This post is sponsored by the Council for Economic Education.
When it comes to fiscal fitness, a good number of Americans are in poor health. According to a 2014 study conducted by The National Foundation for Credit Counseling (NFCC), only 39% of Americans maintain a budget and keep close track of their spending. Seventy-three percent (73%) of respondents report they could use professional help understanding every day financial questions.
This is a harsh reality. Changing it begins with financial literacy.
Chicago Public Schools (CPS) understands this. Two years ago, the district took steps to put their students on the right track by implementing a one-semester course in personal finance for high school juniors and seniors. The course, funded by a $1 million grant from Discover Financial, received curricular support from the Council for Economic Education, the University of Illinois at Chicago Center for Economic Education and other local content experts.
The goal of CPS’s new course was to teach students how to make informed financial decisions, according to Martin Moe, social science manager for the Department of Literacy-Social Science Education at Chicago Public School, in an email interview with SmartBrief.
“CPS wanted to expand on the current Illinois State Board of Education mandate on consumer education to allow our students to take a deep look at the critical financial literacy skills that they will need as they prepare to move from high school into the real world and begin to make financial decisions that will impact them for the rest of their lives,” said Moe.

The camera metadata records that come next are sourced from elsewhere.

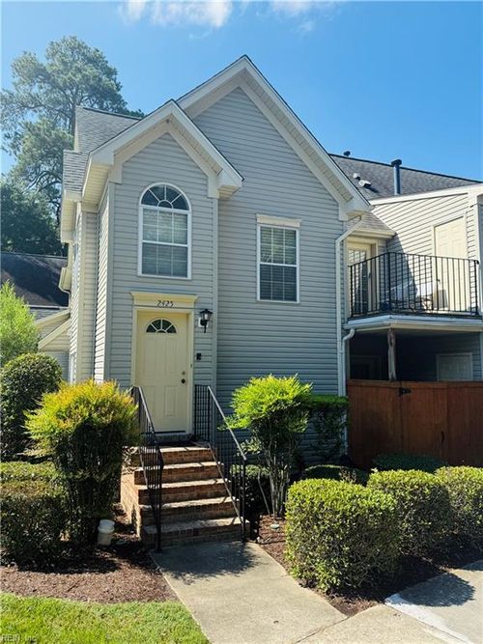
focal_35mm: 24
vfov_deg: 71.6
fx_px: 447
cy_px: 322
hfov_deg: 56.8
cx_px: 242
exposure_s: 1/2611
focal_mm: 6.76
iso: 80
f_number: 1.78
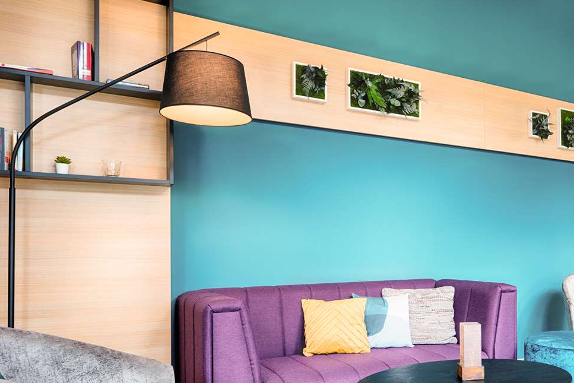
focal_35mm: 31
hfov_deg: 57.3
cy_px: 243
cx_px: 429
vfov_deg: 42.0
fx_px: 494
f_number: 8
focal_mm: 20
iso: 100
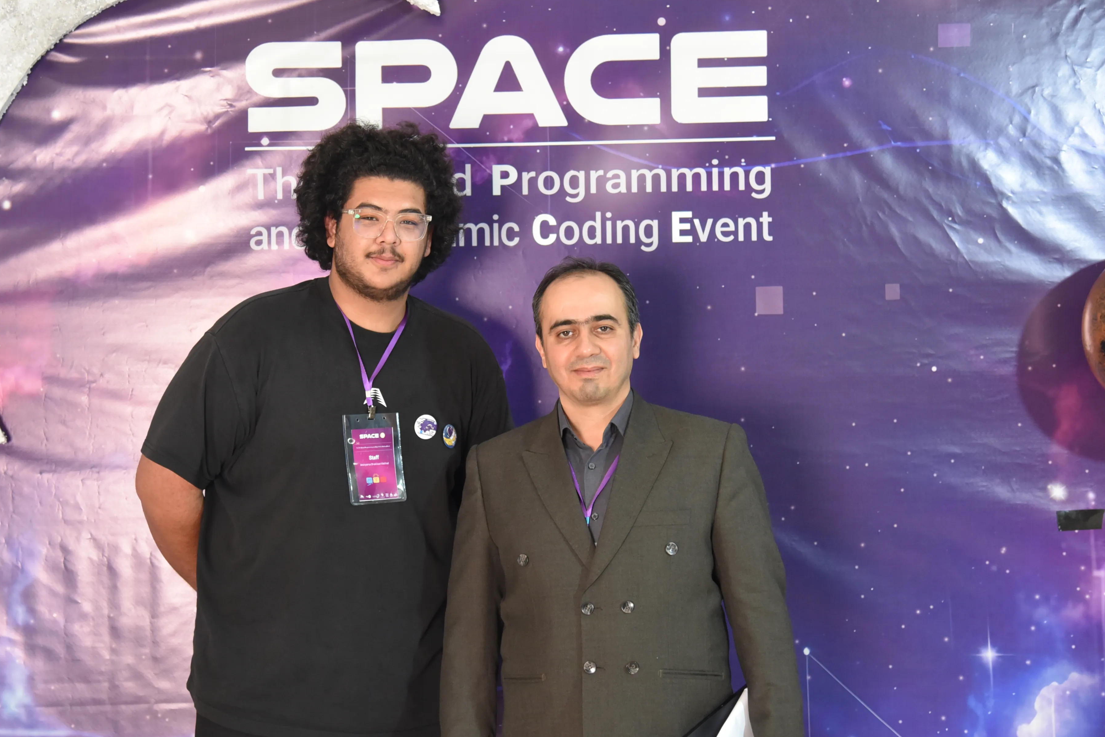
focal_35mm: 65
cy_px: 330
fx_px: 1995
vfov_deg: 20.9
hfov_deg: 30.9
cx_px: 452
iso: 2200
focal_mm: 52
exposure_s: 1/60
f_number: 4
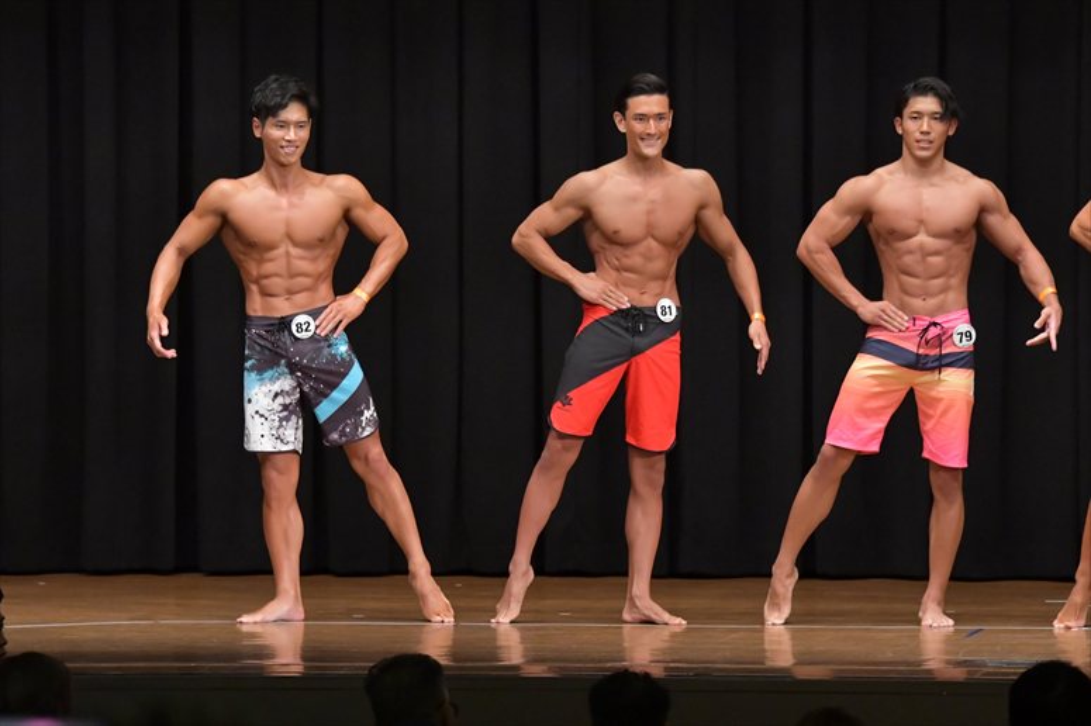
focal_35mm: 202
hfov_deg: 10.2
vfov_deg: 6.8
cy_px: 363
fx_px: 6119
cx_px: 546
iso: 6400
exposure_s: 1/400
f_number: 5.6
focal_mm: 135
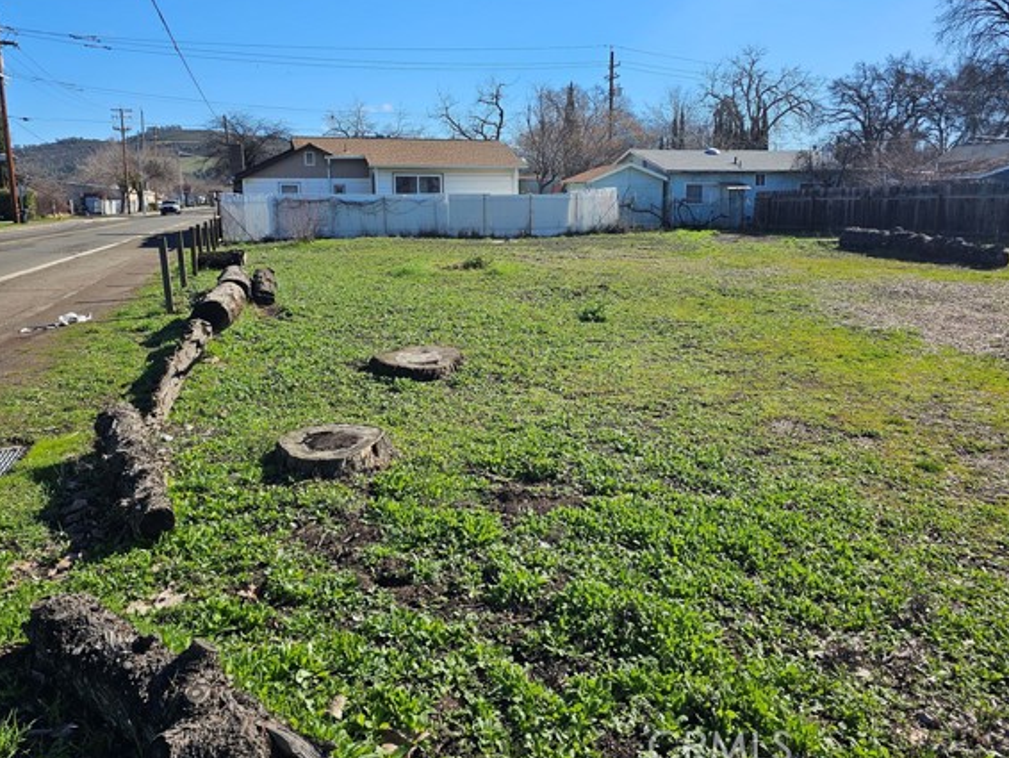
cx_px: 506
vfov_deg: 53.0
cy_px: 344
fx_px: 758
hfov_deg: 67.3
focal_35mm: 26
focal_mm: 6.3
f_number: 1.7
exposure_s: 1/876
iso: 10
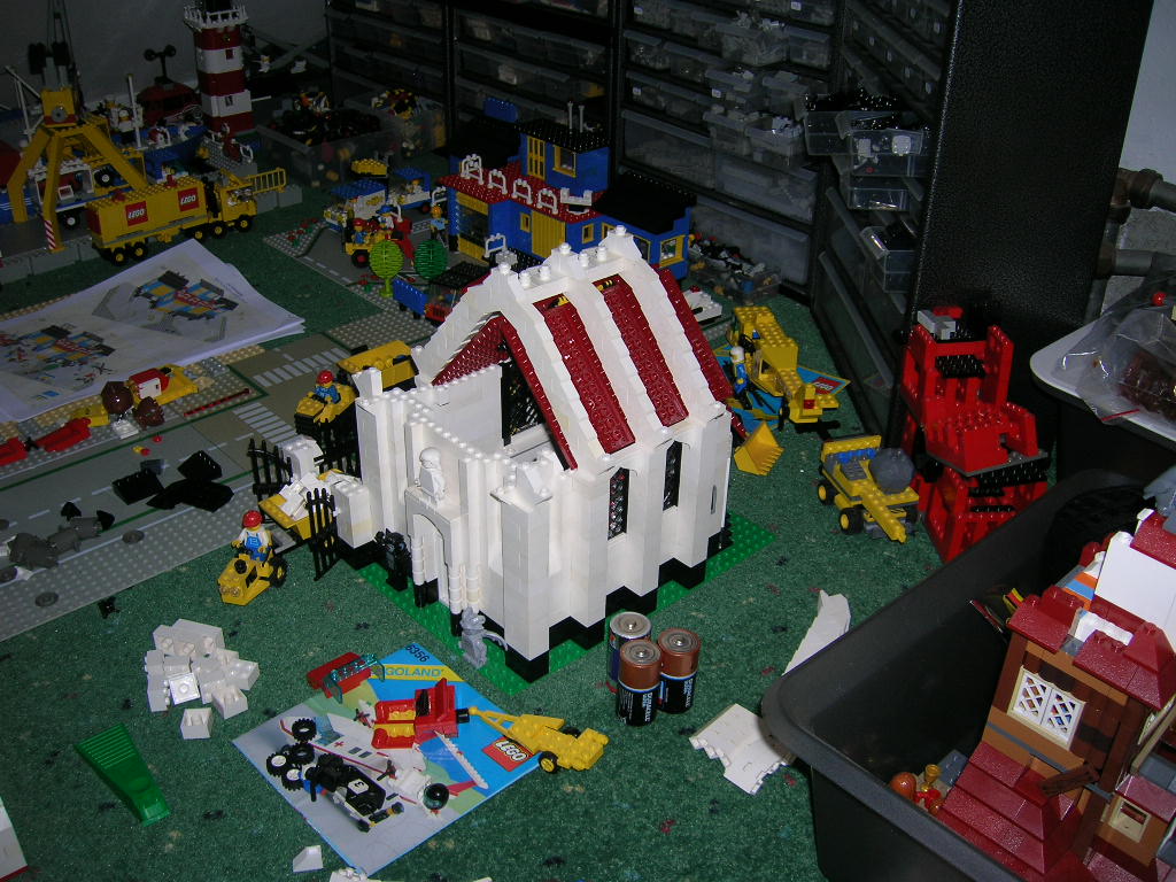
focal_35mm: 34
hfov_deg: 54.0
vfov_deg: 41.8
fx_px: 1155
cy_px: 441
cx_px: 588
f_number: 2.9
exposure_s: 1/60.1
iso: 50
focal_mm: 5.7
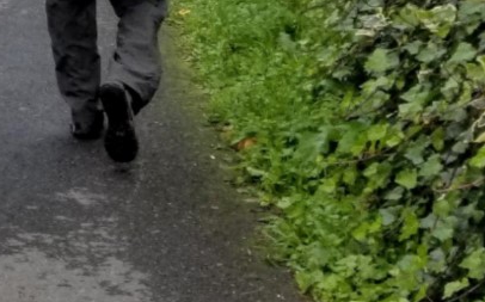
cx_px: -317
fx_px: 1809
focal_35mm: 137
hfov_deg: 14.0
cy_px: -284
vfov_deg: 9.0
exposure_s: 1/646
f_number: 1.7
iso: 50
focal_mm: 4.3
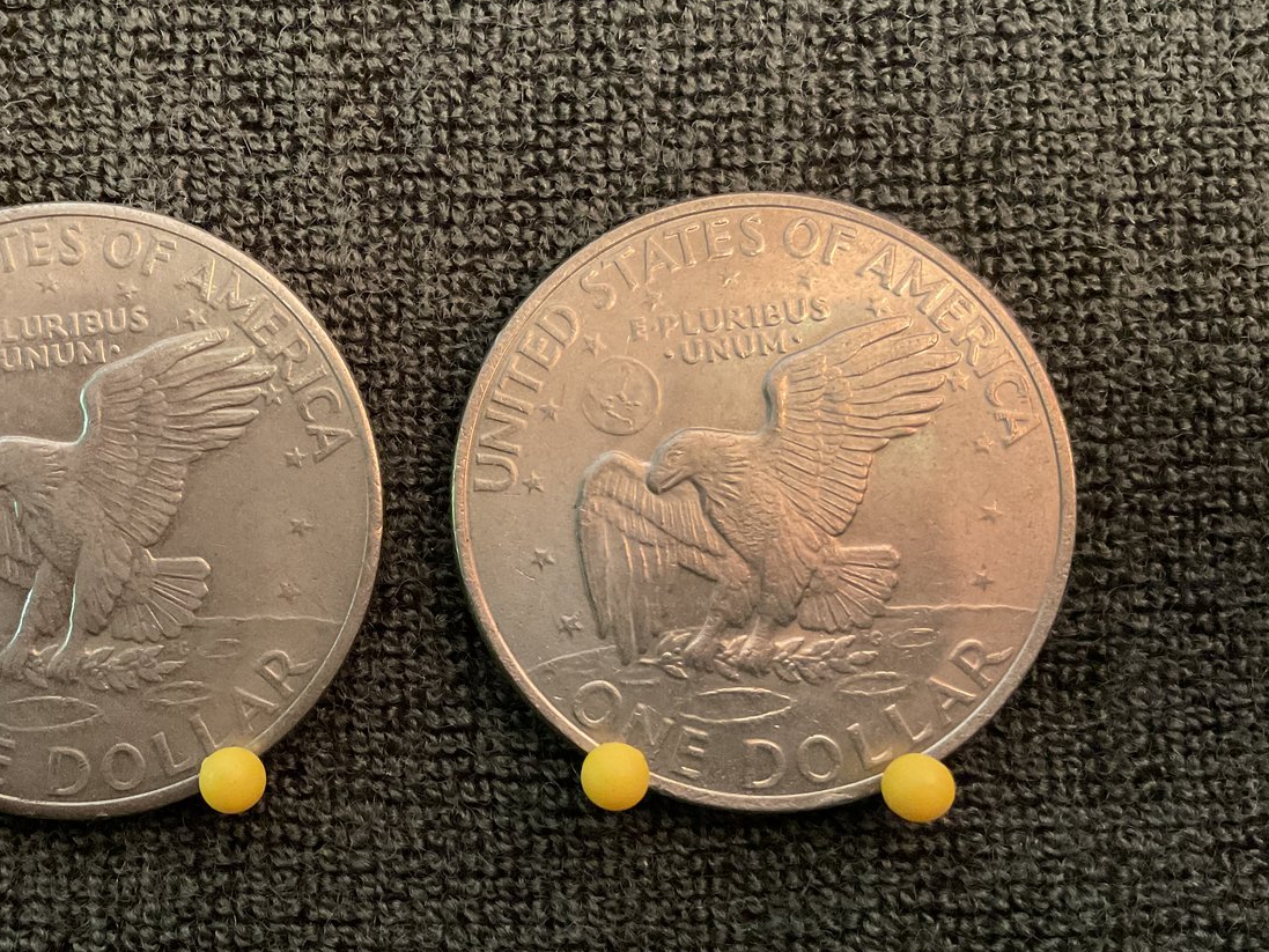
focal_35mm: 40
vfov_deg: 35.9
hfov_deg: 45.9
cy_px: 529
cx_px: 396
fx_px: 1467
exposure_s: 1/30
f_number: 1.8
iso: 500
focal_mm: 3
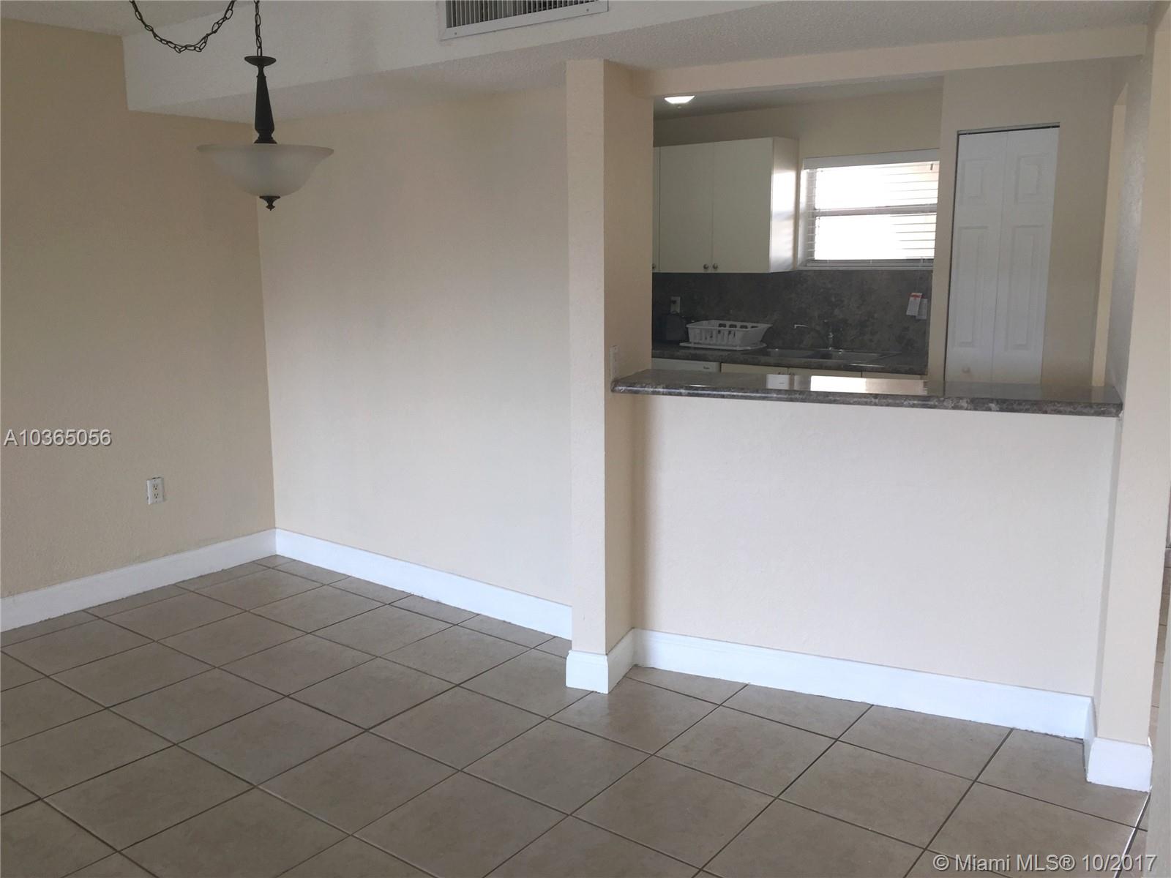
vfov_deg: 48.2
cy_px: 439
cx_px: 586
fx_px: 981
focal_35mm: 29
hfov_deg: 61.7
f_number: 2.2
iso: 40
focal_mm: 4.15
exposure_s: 1/60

The lessons for the course came from the Council for Economic Education’s curriculum materials. Each unit covers financial issues students can expect to encounter as they head into college and the workforce. The units covered in the course include:
- Economic Way of Thinking (analyzing the world, making complicated decisions, supply/demand, and how households, businesses, and governments are interconnected);
- Career Preparation (the costs/benefits of college and career earnings, job application process, entrepreneurship and taxes);
- Money Management (savings/investment decisions and credit/debt reduction); and,
- Risk Management/Insurance (investment risks, scams/schemes/frauds, insurance and means of protection).
The course was designed to meet multiple learning goals, according to Helen Roberts, director of the Center for Economic Education at the University of Illinois, Chicago. In addition to building comprehension economics and personal finance, the course also aimed to enhance general skills (including reading and understanding complex informational texts) and life skills, such as choosing a bank or applying for a bank account.
“Students need to learn more than how to write a check or make a budget, and they need to do more than answer knowledge questions,” explained Roberts. “They need an understanding of how the world works, experience in making decisions in complicated situations and in identifying opportunities and dangers, what to do to protect themselves, and how to weigh the tradeoffs.”
The initiative includes professional development. Teachers receive training in course content and pedagogical practice prior to the course launch as well as ongoing assistance throughout the semester. This is critical since many teachers feel ill-equipped to teach this course.
“While the amount of actual ‘economics’ included in the course was minimal, many educators – and the general public – are not always familiar with this specific set of knowledge,” explained Moe.
To help teachers get over this hurdle, CPS and CEE decided it would be best for teachers begin their training by first examining the final course assessment. This allows them to see the ultimate goal, said Roberts. After that, training sessions are built around individual units and each session begins with an evaluation of the assessment for that unit.
The approach has been highly effective, according to Roberts. She explained that it’s common for new teachers to be overwhelmed when they see the first unit’s assessment – on the topic of economics – and argue that their students can’t do it. But, as training progresses, and teachers walk through the steps of demonstrating how each piece of the unit is built with their students, they gain confidence in themselves and their students.
“In the end, teachers not only see that their students really can do it, but teachers can also see how they can teach it,” Roberts said.
Roberts recalls the story of a teacher who missed the beginning training sessions because he got a late assignment to teach the course. When he attended his first training session and saw the assessment, he stated hotly that his students would not be able to do the work. Before the session trainers had an opportunity to respond, other teachers who had attended the entire training – including some who had originally been skeptical – quickly jumped in to reassure him. They said, “We know they can and if you had been here, you would know it too,” recalls Roberts. “I silently said, ‘Yes!'”
Feedback from students and teachers has been largely favorable. According to the pair, students like the course because it covers an important topic that’s relevant to them. “They were presented with aspects of finance and money that they are actually able to apply to their personal lives,” Moe said.
Teachers concur that the course has had a positive impact on students. They also like the curriculum’s flexible design. Some teachers incorporated real-world news examples into their lesson plans, while others changed the pace of the course to allow students to delve deeper into discussions around specific topics. “Teachers appreciated that the curriculum was developed in a way that allows them to adjust it to meet the specific needs of their students,” said Moe.
This is just the beginning. CPS launched the initiative with 25 schools in spring 2013 and plans to roll out the program to all high schools by 2016. Eventually, the district would like to integrate financial literacy content into the curriculum at every grade level.
“Financial literacy is critical for all our students and it must begin prior to high school,” said Moe. “CPS has developed a K-12 Financial Literacy Guide that provides teachers with guidance on critical knowledge, skills and practices that should be covered at each grade level. This guide will continue to evolve as additional resources are identified. Additionally, we will work to develop and identify professional learning opportunities for K-8 teachers as well.”